PAGE TEXT |

SCSB# 395

MLRA 137: Carolina and Georgia Sand Hills
D.K. Cassel
North Carolina State University

Chapter Contents

Major land resource area (MLRA 137) occupies a relatively small area of land compared to most of the other MLRAs and is occupied primarily by deep sandy soils that are droughty and difficult to manage intensely. As we will see, these soils have low water holding capacities and are subject to leaching losses.

Location and Landuse
MLRA 137 is composed of land in a relatively narrow strip extending east northeast from the western boundary of Georgia across the entire state of Georgia, across the entire state of South Carolina, and about halfway across North Carolina (view of regional map). This strip of land separates MLRA 136, the Southern Piedmont, to the west, from MLRA 133A, the Southern Coastal Plains, to the east. Soils from both the Piedmont and Coastal Plain are found in MLRA 137. Much of the general information to follow was extracted from USDA (1981).

AIM 1 |
Answer these questions about the Sand Hills text, each on its own line:
(a) Which university is listed under the author's name?
(b) Which MLRA lies to the west of MLRA 137?
(c) What year is given for the USDA source of the general information?
AIM 2 |
Rewrite the Sand Hills text between "Major land resource" and "to leaching losses.", inclusive, renaming "deep sandy soils" to "deep coarse-textured soils".

AVAILABLE DATA |
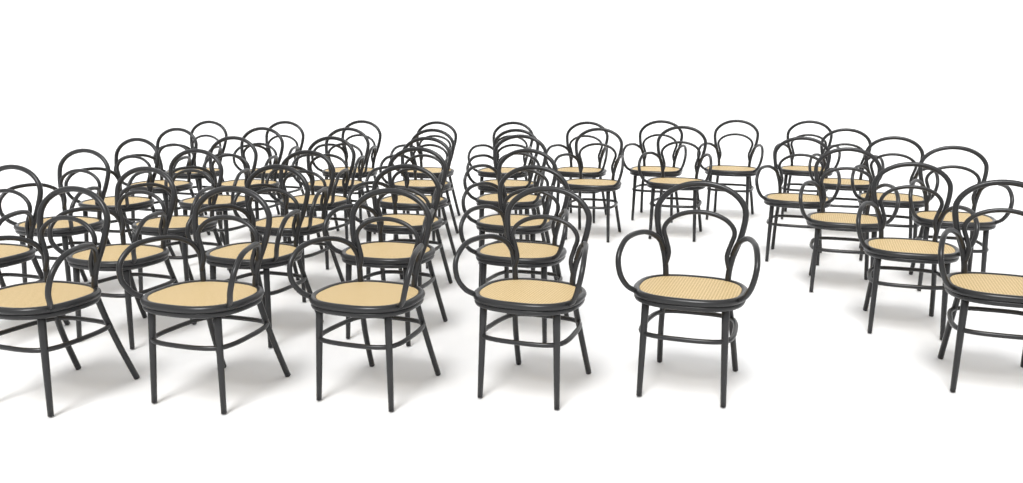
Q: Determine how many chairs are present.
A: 43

TASK ANSWER 1 |
(a) North Carolina State University
(b) MLRA 136, the Southern Piedmont
(c) 1981

TASK ANSWER 2 |
Major land resource area (MLRA 137) occupies a relatively small area of land compared to most of the other MLRAs and is occupied primarily by deep coarse-textured soils that are droughty and difficult to manage intensely. As we will see, these soils have low water holding capacities and are subject to leaching losses.